**Work order**
Each line from the one that contains "(301, 194) none" to the end of the material must be set down exactly, and no line before it.

**Input**
----
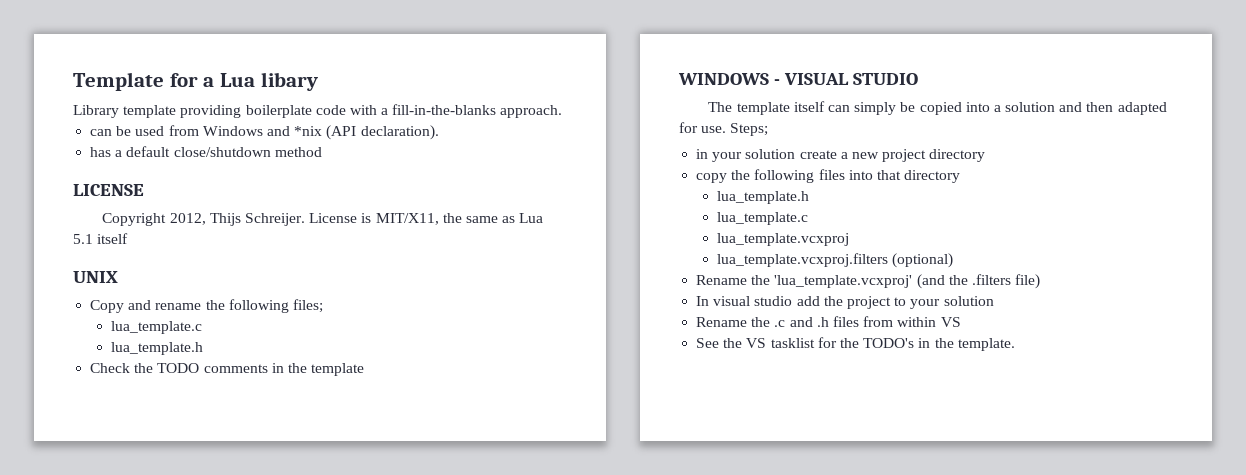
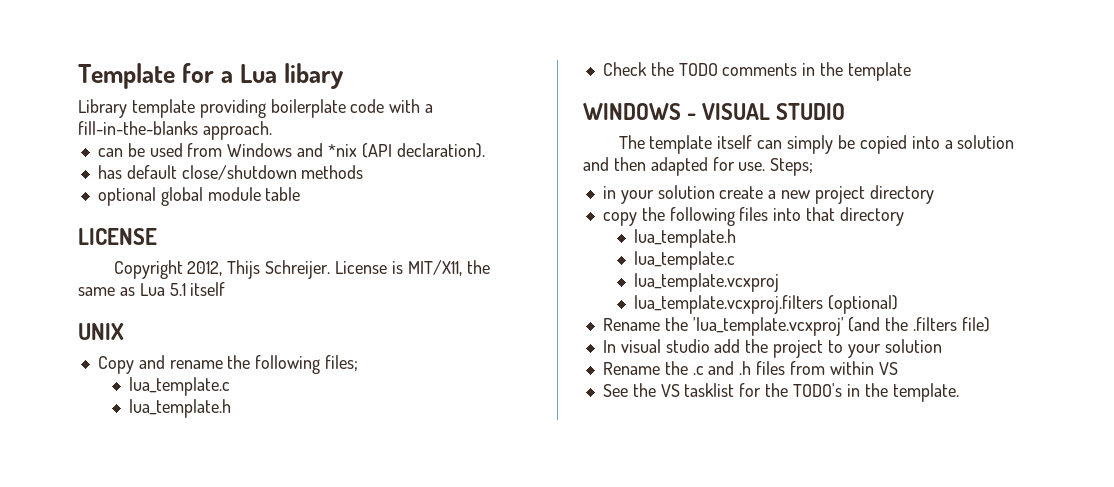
[115,150,123,157] a -> (122, 172) none
[274,147,322,157] method -> [301,165,364,179] [97,187,301,206] methods // optional global module table

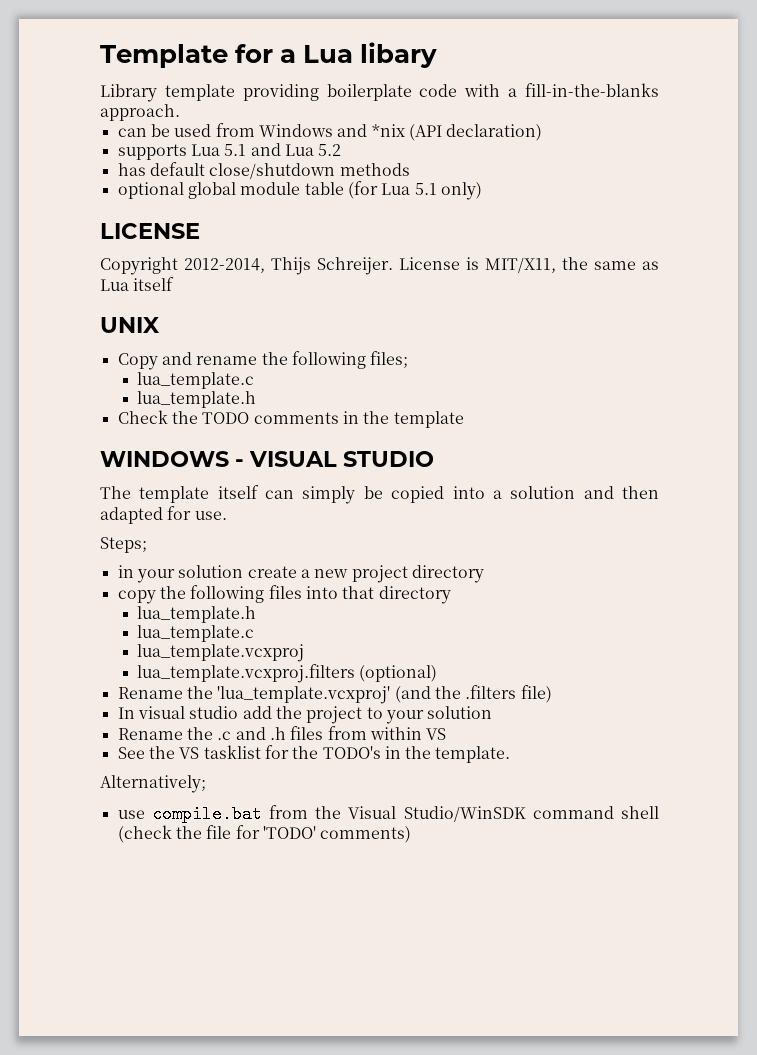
[396,143,485,158] declaration). -> [446,124,543,141] [117,143,342,160] declaration) // supports Lua 5.1 and Lua 5.2
(301, 194) none -> [347,181,482,200] (for Lua 5.1 only)
[187,261,223,276] 2012, -> [184,258,265,273] 2012-2014,
[169,283,186,296] 5.1 -> (129, 285) none
(766, 166) none -> (227, 515) //
(959, 392) none -> [100,775,206,793] [117,805,659,823] [117,825,412,843] // Alternatively; // use compile.bat from the Visual Studio/WinSDK command shell (check the file for 'TODO' comments)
----
**Result of the exercise**
(301, 194) none -> [347,181,482,200] (for Lua 5.1 only)
[187,261,223,276] 2012, -> [184,258,265,273] 2012-2014,
[169,283,186,296] 5.1 -> (129, 285) none
(766, 166) none -> (227, 515) //
(959, 392) none -> [100,775,206,793] [117,805,659,823] [117,825,412,843] // Alternatively; // use compile.bat from the Visual Studio/WinSDK command shell (check the file for 'TODO' comments)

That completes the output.